Number of sessions: 2
Hours per session: 4 hours (session 1), 3 hours (session 2)
- free for PhD candidates of the Graduate School
- €400,- for non-members
- Consult our enrolment policy for more information.
In the academic year 2022-2023 this course will take place online
October 4 2022
October 11 2022
Increasingly, researchers are expected to make their research data available, in such a way that it is “as open as possible and as closed as necessary”. Additionally, having a data management plan is required by many stakeholders like funding agencies, ethical review boards, or journals.
But what does this mean, and how can you put this into practice? What are the practical consequences of research data management (RDM) and how do you handle personal/sensitive data and take care of long-term preservation, access, and reuse of your data? These and related questions about RDM are the topic of this workshop.
We will discuss best practices for documenting, organizing, sharing, and archiving your research data, including personal data and working in international collaboration settings. You will practice with writing a README and learn how to write or improve the data management plans for your own research projects.
Effectively managing data can help to optimise research outputs, increase the impact of your research, and support open scientific inquiry.

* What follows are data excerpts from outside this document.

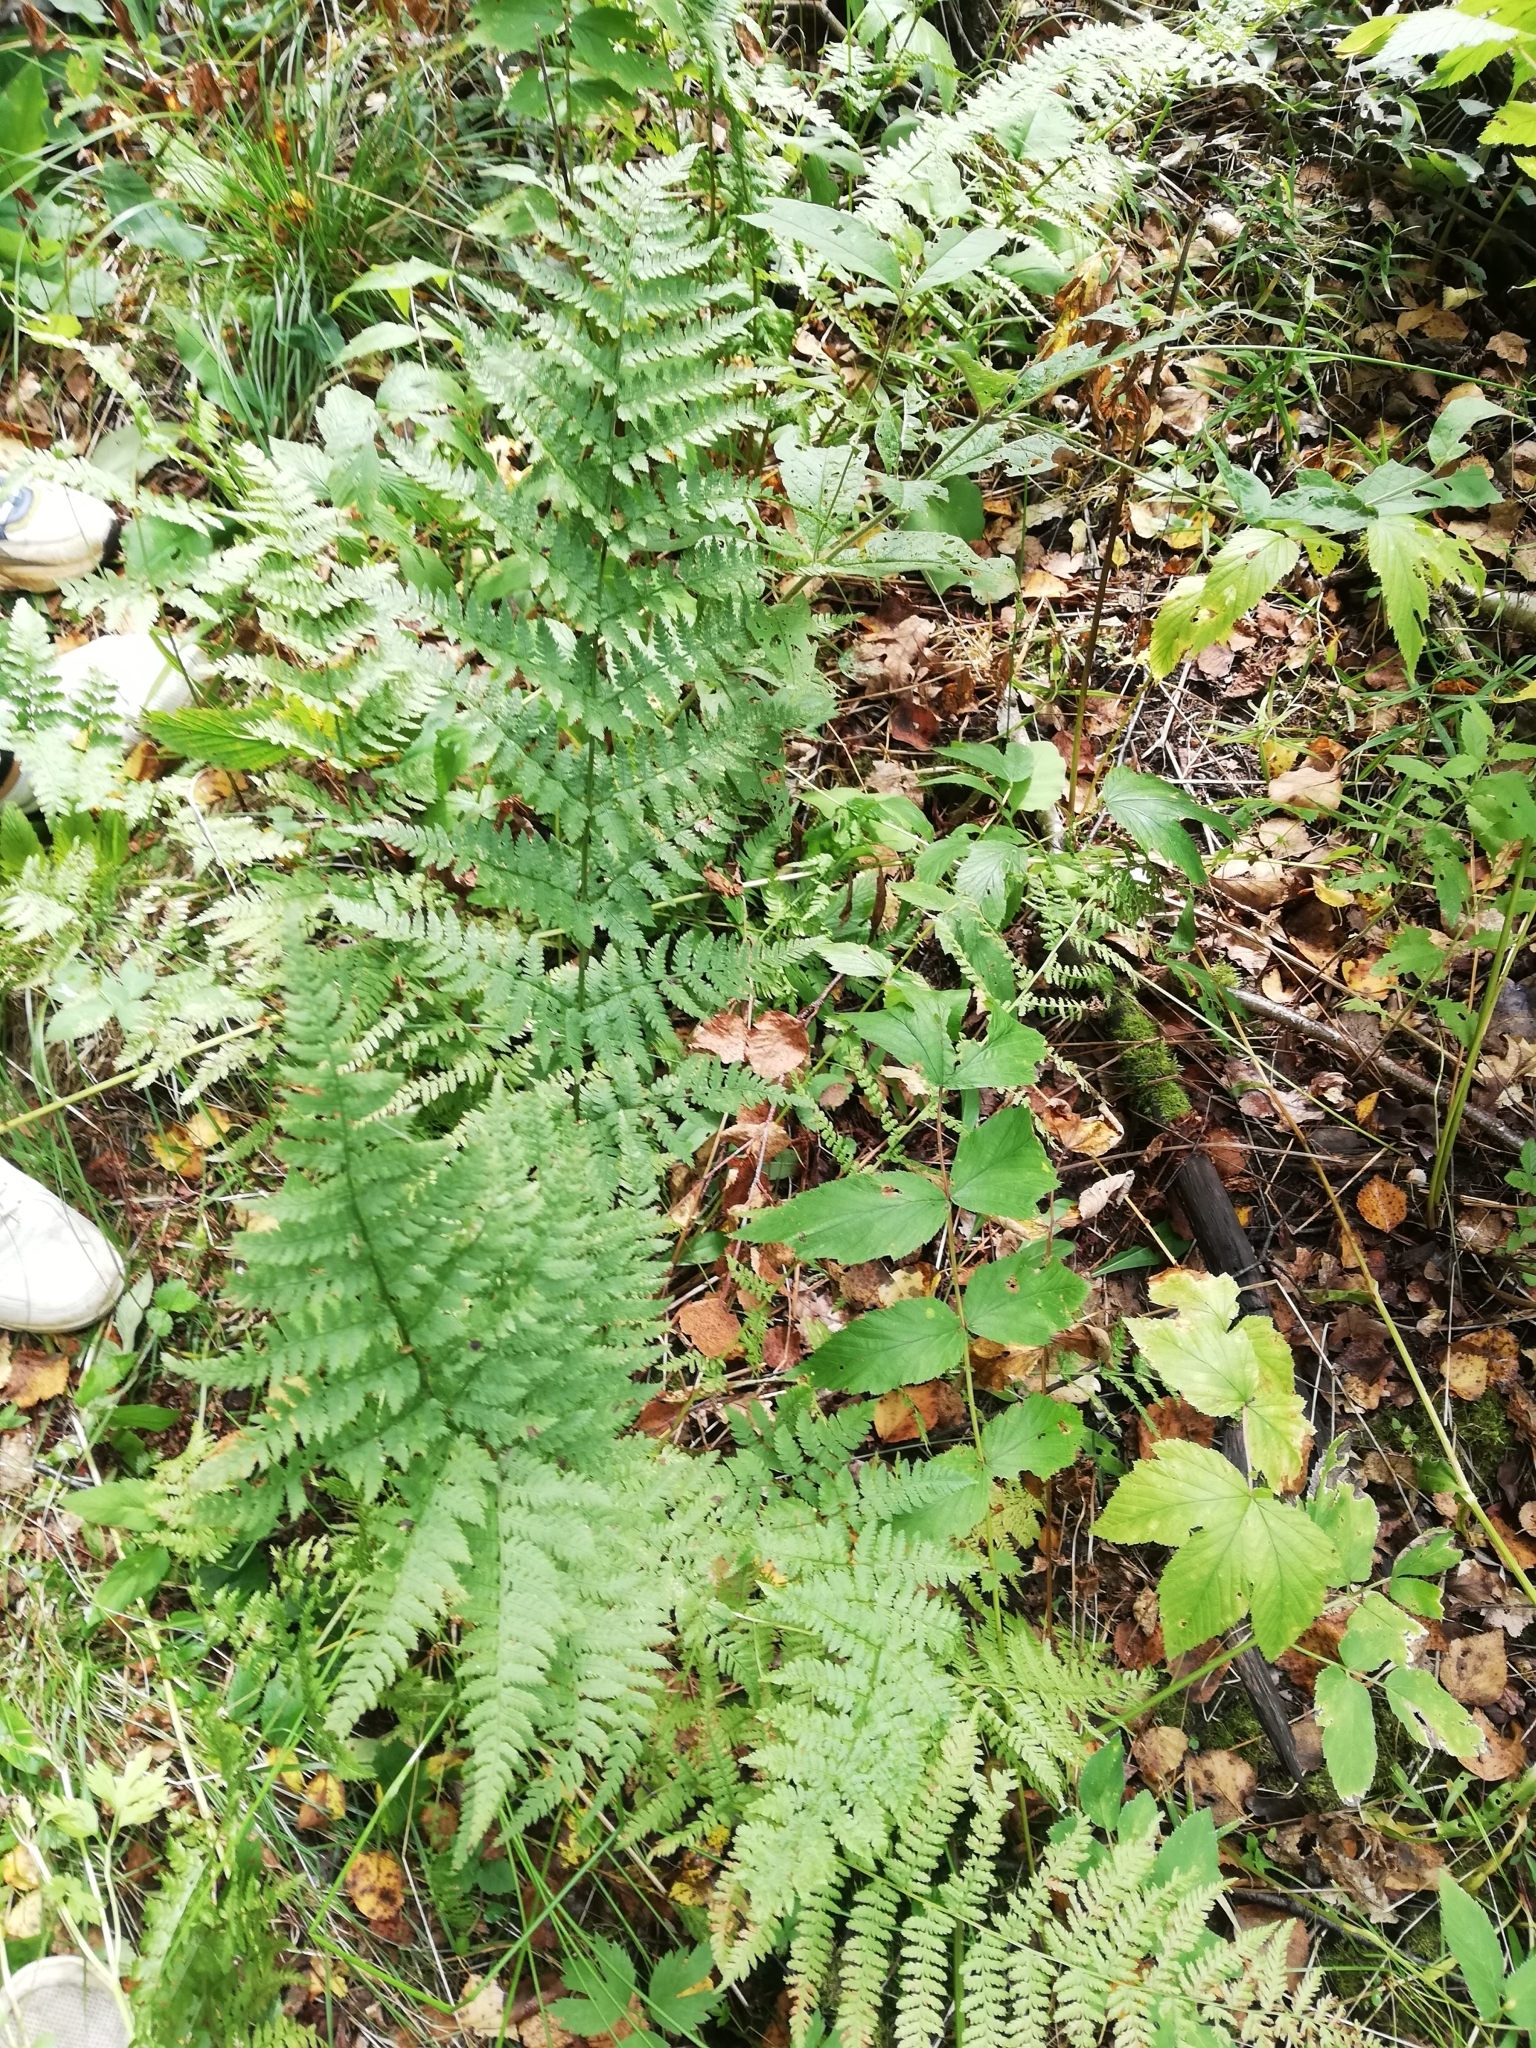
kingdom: Plantae
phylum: Tracheophyta
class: Polypodiopsida
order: Polypodiales
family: Dryopteridaceae
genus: Dryopteris
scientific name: Dryopteris carthusiana
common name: Narrow buckler-fern
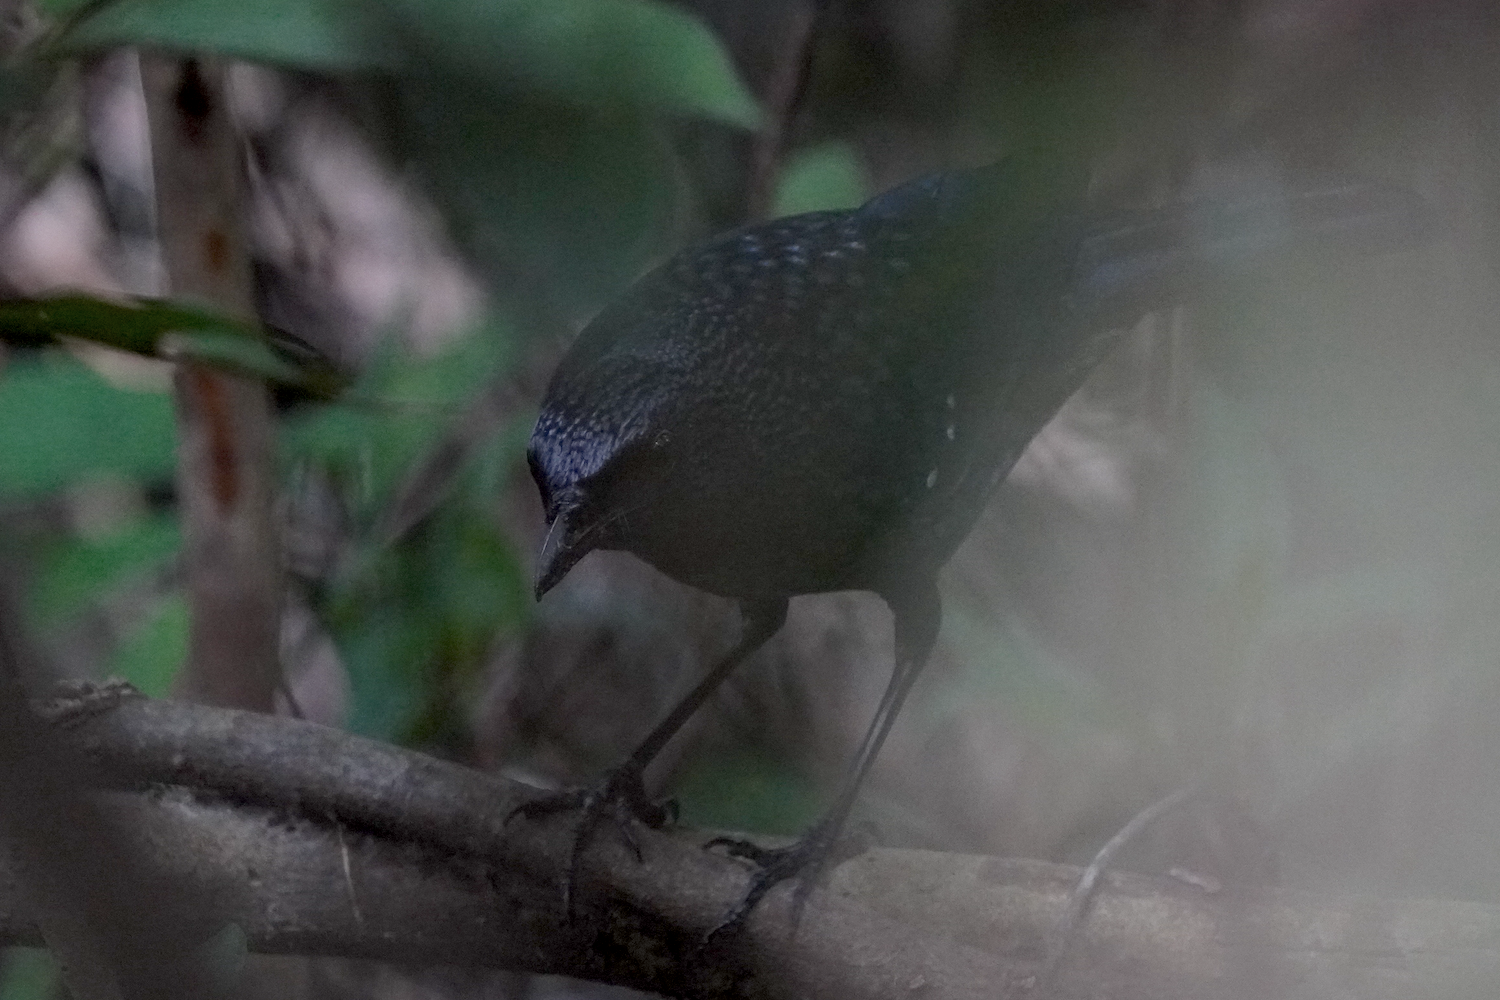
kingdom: Animalia
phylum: Chordata
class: Aves
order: Passeriformes
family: Muscicapidae
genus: Myophonus
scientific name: Myophonus caeruleus
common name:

After completing this workshop, PhD candidates will be better equipped to manage their data throughout the entire research data lifecycle, from the stage of project planning to the end.
After completion of this workshop, you will be able to:
- identify legal and privacy issues to be addressed in your research and data management plans;
- apply best practices to document, organize, share, and archive your research data;
- explain the FAIR principles and the importance of metadata for research;
- complete data management plans for your research;
- and find available information and support for research data management.
Besides having some prior experience with research data (could also be in the Bachelor/Master phase), there are no specific entry requirements for this course. For PhD candidates, we recommend that you follow this course in the first year of their project, if possible. This will help implement the best practices in RDM from the start of your project and to avoid overlap with other RDM trainings that you might follow during your PhD.
Before the first session participants should have done the following:
- Take the short training module on Privacy in Research: https://maken.wikiwijs.nl/125518/Privacy_in__Research
- Read the following article: Briney, K., Coates, H., & Goben, A. (2020). Foundational Practices of Research Data Management. Research Ideas and Outcomes, 6, e56508. https://doi.org/10.3897/rio.6.e56508 (Open Access)
- Respond to a short survey about data management in your project. The survey will be sent to you by email shortly after the enrolment deadline.
- Suggested reading for researchers working with qualitative data: DuBois, J. M., Strait, M., & Walsh, H. (2018). Is it time to share qualitative research data?. Qualitative Psychology, 5(3), 380. https://doi.apa.org/fulltext/2017-12030-001.html (Open Access)
- Try to reflect on possible privacy, legal and research data management issues that you might encounter in your PhD research projects (or which you already encountered). Having examined potential issues before starting the course will help you make the most out of this course and to implement the best practices being taught.
The Erasmus University Library has developed several e-learning modules on, among other subjects, responsible research data management. These modules consist of short videos, activating exercises and explanatory texts. The e-modules are complementary to our existing courses on information skills:
- Doing the literature review
- Searching and managing your literature
- Visual exploration of scientific literature with VOSviewer
Eduard Klapwijk is a Research Data Steward at Erasmus University as well as a postdoc in the university’s SYNC lab. He advises and supports researchers on how to organise their research data effectively in accordance with international standards and develops and implements research data management guidelines with the aim to make research more open and reproducible. His main focus as a postdoc at Erasmus University is to determine the optimal sample size in developmental studies for a range of fMRI tasks.
Nils Arlinghaus is the Data Steward Coordinator at Erasmus Research Services (ERS). His primary task is the coordination of the data steward team at EUR, as well as working on the EUR-wide efforts to move research practice towards FAIR data and open & responsible science. As a part of the pool of data stewards, he also advises and supports researchers directly.